§ **ABOUT THIS TASK**
Your output should reproduce each entry exactly, with none of its pictures.

§ **EXTRACTED RECORDS**
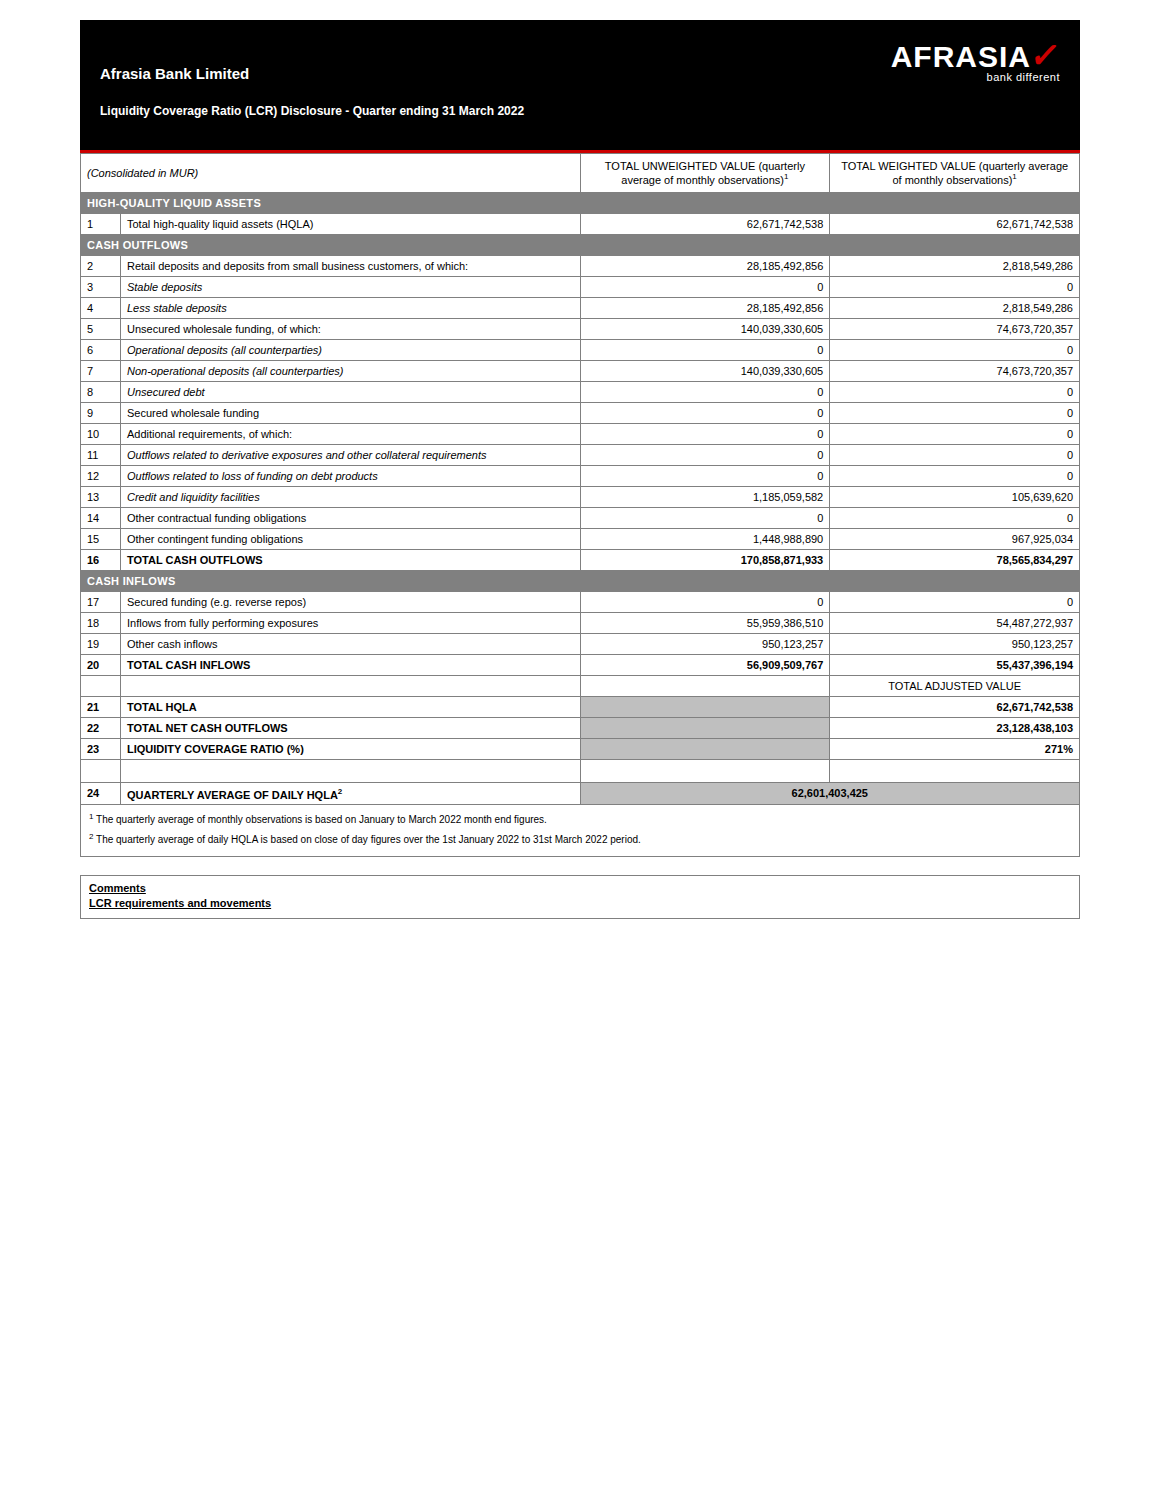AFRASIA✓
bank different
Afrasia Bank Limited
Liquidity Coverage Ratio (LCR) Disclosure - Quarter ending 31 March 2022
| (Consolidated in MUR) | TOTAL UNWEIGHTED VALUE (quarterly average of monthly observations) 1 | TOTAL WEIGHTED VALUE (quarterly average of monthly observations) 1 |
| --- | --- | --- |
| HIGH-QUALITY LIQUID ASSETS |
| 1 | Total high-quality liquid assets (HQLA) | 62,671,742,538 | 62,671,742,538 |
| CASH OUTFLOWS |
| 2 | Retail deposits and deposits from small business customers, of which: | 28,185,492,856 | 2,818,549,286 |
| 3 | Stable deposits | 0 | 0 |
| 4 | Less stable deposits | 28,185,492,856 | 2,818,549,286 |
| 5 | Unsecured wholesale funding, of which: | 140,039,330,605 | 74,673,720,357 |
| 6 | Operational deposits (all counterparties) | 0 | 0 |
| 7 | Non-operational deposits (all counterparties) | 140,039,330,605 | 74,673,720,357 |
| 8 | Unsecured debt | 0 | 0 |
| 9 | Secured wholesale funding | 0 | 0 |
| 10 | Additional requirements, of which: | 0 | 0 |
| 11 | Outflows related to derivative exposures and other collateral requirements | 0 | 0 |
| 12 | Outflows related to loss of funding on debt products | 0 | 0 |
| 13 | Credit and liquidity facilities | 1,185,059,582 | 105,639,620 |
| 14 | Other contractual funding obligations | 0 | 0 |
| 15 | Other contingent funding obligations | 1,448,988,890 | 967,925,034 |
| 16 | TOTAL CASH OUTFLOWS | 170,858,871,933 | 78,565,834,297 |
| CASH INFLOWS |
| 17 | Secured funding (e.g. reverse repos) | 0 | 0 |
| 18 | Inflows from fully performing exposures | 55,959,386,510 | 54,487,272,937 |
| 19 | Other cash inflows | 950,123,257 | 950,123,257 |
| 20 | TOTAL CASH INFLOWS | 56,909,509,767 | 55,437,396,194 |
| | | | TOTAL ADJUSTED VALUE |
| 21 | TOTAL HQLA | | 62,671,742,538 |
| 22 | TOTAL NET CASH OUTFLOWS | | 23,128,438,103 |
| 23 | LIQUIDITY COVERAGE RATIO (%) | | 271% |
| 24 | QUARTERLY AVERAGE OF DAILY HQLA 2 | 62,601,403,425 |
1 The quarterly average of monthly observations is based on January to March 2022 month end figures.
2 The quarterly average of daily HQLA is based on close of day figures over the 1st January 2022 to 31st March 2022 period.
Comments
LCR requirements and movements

§ **YOUR SOLUTION**
AFRASIA✓
bank different
Afrasia Bank Limited
Liquidity Coverage Ratio (LCR) Disclosure - Quarter ending 31 March 2022
| (Consolidated in MUR) | TOTAL UNWEIGHTED VALUE (quarterly average of monthly observations) 1 | TOTAL WEIGHTED VALUE (quarterly average of monthly observations) 1 |
| --- | --- | --- |
| HIGH-QUALITY LIQUID ASSETS |
| 1 | Total high-quality liquid assets (HQLA) | 62,671,742,538 | 62,671,742,538 |
| CASH OUTFLOWS |
| 2 | Retail deposits and deposits from small business customers, of which: | 28,185,492,856 | 2,818,549,286 |
| 3 | Stable deposits | 0 | 0 |
| 4 | Less stable deposits | 28,185,492,856 | 2,818,549,286 |
| 5 | Unsecured wholesale funding, of which: | 140,039,330,605 | 74,673,720,357 |
| 6 | Operational deposits (all counterparties) | 0 | 0 |
| 7 | Non-operational deposits (all counterparties) | 140,039,330,605 | 74,673,720,357 |
| 8 | Unsecured debt | 0 | 0 |
| 9 | Secured wholesale funding | 0 | 0 |
| 10 | Additional requirements, of which: | 0 | 0 |
| 11 | Outflows related to derivative exposures and other collateral requirements | 0 | 0 |
| 12 | Outflows related to loss of funding on debt products | 0 | 0 |
| 13 | Credit and liquidity facilities | 1,185,059,582 | 105,639,620 |
| 14 | Other contractual funding obligations | 0 | 0 |
| 15 | Other contingent funding obligations | 1,448,988,890 | 967,925,034 |
| 16 | TOTAL CASH OUTFLOWS | 170,858,871,933 | 78,565,834,297 |
| CASH INFLOWS |
| 17 | Secured funding (e.g. reverse repos) | 0 | 0 |
| 18 | Inflows from fully performing exposures | 55,959,386,510 | 54,487,272,937 |
| 19 | Other cash inflows | 950,123,257 | 950,123,257 |
| 20 | TOTAL CASH INFLOWS | 56,909,509,767 | 55,437,396,194 |
| | | | TOTAL ADJUSTED VALUE |
| 21 | TOTAL HQLA | | 62,671,742,538 |
| 22 | TOTAL NET CASH OUTFLOWS | | 23,128,438,103 |
| 23 | LIQUIDITY COVERAGE RATIO (%) | | 271% |
| 24 | QUARTERLY AVERAGE OF DAILY HQLA 2 | 62,601,403,425 |
1 The quarterly average of monthly observations is based on January to March 2022 month end figures.
2 The quarterly average of daily HQLA is based on close of day figures over the 1st January 2022 to 31st March 2022 period.
Comments
LCR requirements and movements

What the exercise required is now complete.